The current incumbent, J P Nadda, leads a charmed life. The soft-spoken and amenable party president—who has no choice but to lie low in the highly centralised power structure run by the Modi-Shah duopoly—is nearly at the end of a five-year term. It’s a record in a party whose Constitution stipulates two terms of three years each to a president. He stepped into the post once Amit Shah demitted office in 2019 on becoming a central minister.
Nadda hangs on to the post even after his induction in the Union cabinet, which was believed to be the first sign that a successor was being readied. His continuance has virtually put to rest the ‘one person, one post’ principle. But who cares for the party’s Constitution any longer? When an old-timer timorously brought up the subject of not adhering to the book at an internal meet, he was told that the Constitution existed because of the party and not the other way—so there was no need to obsess over its importance.
Where is the much-awaited successor? A plethora of names are bandied about periodically. But like the cat with nine lives, each time the succession chatter gains momentum, Nadda manages to survive. He was seldom embroiled in a controversy like his role model, former party president Kushabhau Thakre, who served during Atal Bihari Vajpayee’s prime ministerial tenure.
Nadda gladly ascribed all credit for BJP’s electoral successes after the 2024 elections to Modi and Shah and is content delivering anodyne speeches at party meets. The only occasion he courted potential trouble was when he was held partially culpable for BJP’s defeat in the latest polls in Himachal Pradesh, where Nadda hails from. Although he never actively participated in the state’s politics, it was alleged in 2022 he played one faction against another.
Nadda again brought into focus the RSS-BJP fissures—which have come up a couple of times in the recent past—when he claimed in an interview that his party was capable of managing on its own and did not need the Sangh. He described the RSS as an ideological front. Was Nadda prompted to define the new roles? Insiders conceded he ought to have known the RSS’s damage potential after the BJP fell far short of its projection in the 2024 polls and had assembly elections to fight soon thereafter, which it couldn’t afford to lose.

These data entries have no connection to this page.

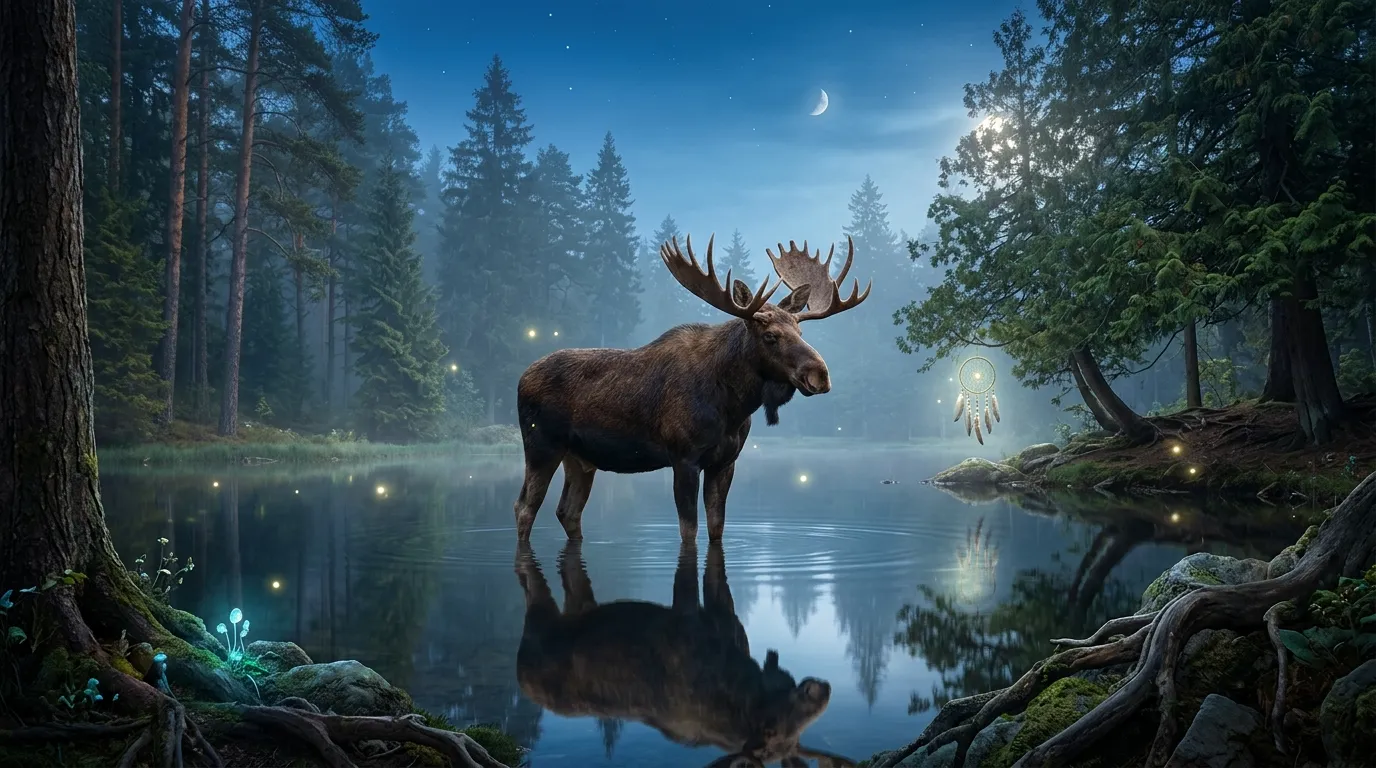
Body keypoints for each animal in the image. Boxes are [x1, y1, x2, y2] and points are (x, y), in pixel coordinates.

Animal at [513, 233, 870, 542]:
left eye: (801, 332)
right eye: (770, 336)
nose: (819, 375)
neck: (733, 406)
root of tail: (520, 379)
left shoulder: (725, 462)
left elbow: (716, 527)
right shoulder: (684, 458)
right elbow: (689, 530)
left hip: (580, 458)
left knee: (567, 511)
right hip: (541, 446)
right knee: (524, 507)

While another party chief might have lost his job after an audacious claim, Nadda was left untouched, triggering rumours that all was not well between Sangh chief Mohan Bhagwat and Modi. Nadda attempted to buy peace by attending the parivar’s coordination meeting in Palakkad last September; on its part, the RSS re-galvanised its cadres and put its army in action in Maharashtra and other election-bound states. The efforts paid off when the BJP retained Haryana and won Maharashtra conclusively after a poor showing in the Lok Sabha election.
The RSS reinforced its utility and significance for the BJP to such a degree that Modi secured Bhagwat’s validation before announcing the Centre’s decision to hold a caste census. He was not in a position to insouciantly brush aside the Sangh’s interventions—if he did, the Sangh would lay its hands off the impending polls.
It appears that Nadda will stay put, unless the BJP acts before the Bihar battle. But given the propensity of the Big Two to use elections as an alibi to fend off the succession issue, the BJP president might just get another lease on life.